In formal foster care, Ms. Linares added, Ms. Lloyd would face termination 
of her parental rights before she was halfway through a three-year term, 
under a law that took effect in 1999 requiring such proceedings when a 
child has been in foster care for 15 of the last 22 months.

Hale House seemed to offer an alternative. But Ms. Linares said Ms. Lloyd 
had not even been able to obtain a photograph of the twins. "She was very 
upset when they didn't even bring them up for their first birthday," she added.

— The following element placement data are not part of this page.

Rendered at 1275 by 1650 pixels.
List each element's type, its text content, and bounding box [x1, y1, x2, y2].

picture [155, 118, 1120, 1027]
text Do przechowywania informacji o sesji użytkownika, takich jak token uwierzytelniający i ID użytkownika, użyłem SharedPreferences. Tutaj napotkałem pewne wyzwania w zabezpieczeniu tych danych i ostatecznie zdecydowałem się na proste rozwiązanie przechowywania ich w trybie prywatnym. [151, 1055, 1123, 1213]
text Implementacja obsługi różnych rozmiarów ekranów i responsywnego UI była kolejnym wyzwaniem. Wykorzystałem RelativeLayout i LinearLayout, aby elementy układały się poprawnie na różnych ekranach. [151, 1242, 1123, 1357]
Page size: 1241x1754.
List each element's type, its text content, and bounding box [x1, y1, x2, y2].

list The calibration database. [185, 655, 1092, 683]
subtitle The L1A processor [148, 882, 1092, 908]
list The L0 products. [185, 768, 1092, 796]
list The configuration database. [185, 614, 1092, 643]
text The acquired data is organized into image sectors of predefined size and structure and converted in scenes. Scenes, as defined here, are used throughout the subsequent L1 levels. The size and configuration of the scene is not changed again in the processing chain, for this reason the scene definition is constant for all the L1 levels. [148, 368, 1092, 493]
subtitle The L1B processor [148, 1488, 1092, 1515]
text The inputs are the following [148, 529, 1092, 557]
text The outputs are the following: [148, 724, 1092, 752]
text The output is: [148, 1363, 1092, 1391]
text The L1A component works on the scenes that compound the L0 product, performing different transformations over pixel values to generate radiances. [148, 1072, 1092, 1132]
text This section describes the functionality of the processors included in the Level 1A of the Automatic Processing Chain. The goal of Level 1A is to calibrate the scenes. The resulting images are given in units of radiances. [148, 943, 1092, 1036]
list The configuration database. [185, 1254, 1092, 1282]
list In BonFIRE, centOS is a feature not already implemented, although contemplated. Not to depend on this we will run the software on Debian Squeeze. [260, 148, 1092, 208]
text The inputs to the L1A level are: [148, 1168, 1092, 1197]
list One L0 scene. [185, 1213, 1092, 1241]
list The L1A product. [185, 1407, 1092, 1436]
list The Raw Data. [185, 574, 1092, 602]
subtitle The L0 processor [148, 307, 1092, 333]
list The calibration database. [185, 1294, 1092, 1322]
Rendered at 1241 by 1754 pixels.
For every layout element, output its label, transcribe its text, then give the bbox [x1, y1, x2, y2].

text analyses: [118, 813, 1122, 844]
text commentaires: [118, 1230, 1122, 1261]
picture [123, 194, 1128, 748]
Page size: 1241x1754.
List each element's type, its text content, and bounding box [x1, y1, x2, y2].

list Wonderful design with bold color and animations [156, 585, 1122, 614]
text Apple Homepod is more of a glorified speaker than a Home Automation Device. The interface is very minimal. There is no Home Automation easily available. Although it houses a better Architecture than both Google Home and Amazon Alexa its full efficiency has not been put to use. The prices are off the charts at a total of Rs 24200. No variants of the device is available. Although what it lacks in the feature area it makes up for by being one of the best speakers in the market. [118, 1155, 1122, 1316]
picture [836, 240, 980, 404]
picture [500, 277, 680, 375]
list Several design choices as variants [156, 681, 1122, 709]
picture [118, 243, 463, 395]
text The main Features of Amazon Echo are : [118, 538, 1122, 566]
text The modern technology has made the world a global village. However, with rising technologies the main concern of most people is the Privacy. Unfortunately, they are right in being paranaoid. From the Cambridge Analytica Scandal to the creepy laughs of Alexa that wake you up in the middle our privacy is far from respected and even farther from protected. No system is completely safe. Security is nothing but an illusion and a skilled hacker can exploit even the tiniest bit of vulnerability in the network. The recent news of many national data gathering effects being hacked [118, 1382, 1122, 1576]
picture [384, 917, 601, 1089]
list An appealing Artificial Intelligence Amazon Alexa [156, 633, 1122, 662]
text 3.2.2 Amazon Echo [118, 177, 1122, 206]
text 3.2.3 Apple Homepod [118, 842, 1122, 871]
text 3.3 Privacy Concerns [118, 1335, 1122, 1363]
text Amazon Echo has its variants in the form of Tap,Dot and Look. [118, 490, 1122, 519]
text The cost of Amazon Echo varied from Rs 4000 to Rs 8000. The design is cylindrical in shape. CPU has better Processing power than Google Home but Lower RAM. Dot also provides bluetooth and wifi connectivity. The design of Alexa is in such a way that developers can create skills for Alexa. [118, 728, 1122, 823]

Deborah Friedland, who has volunteered as an advocate at Bedford Hills 
Correctional Facility in Westchester for seven years, said she no longer 
tells women there about Hale House since an experience more than a year ago 
when she tried to get medical records on a sick child on behalf of the 
imprisoned mother.

"I was passed from employee to employee, " she said, "and finally I got Dr. 
Hale." She said the exchange was alarming. "She attacked me personally," 
Ms. Friedland said. "She called me a racist. She absolutely refused to 
discuss the medical situation of this kid or to release the medical records 
to this mother."

Ms. Roche said that Dr. Hale had called Ms. Friedland's account "insulting" 
and that she would not dignify it with a response.